What needs to be done: Gather each line below that contains the string "Write", copying every such line in full.
⁂
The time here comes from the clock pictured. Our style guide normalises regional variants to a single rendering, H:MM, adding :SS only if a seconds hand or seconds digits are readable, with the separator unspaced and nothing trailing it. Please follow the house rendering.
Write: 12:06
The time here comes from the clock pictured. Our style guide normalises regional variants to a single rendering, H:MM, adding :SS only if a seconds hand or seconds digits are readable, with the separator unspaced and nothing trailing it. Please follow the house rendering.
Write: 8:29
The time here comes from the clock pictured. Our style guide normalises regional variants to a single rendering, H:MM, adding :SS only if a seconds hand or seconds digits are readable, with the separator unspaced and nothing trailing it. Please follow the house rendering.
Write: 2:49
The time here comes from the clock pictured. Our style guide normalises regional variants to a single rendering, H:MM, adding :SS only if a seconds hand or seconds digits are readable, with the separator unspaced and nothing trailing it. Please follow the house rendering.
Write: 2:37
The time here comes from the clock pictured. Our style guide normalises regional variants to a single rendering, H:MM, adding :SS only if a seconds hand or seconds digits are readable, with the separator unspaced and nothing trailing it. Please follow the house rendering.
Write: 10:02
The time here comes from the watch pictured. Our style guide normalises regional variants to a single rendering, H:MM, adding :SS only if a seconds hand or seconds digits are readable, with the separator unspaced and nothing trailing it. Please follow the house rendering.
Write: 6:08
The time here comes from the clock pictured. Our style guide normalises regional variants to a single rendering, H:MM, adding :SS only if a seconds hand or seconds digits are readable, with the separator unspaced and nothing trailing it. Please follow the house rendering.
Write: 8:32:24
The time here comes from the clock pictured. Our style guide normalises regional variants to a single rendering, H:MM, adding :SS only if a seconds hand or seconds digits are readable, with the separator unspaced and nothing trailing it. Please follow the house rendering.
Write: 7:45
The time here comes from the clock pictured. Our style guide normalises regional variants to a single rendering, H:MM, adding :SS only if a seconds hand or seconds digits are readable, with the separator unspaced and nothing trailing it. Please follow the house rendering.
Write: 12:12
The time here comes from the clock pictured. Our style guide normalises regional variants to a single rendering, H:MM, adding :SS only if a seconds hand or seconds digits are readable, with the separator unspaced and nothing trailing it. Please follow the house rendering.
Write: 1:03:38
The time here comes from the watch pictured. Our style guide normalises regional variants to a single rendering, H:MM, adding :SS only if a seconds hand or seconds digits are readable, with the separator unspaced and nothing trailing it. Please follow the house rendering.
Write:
⁂
Exercise response:
Write: 12:06
Write: 8:29
Write: 2:49
Write: 2:37
Write: 10:02
Write: 6:08
Write: 8:32:24
Write: 7:45
Write: 12:12
Write: 1:03:38
Write:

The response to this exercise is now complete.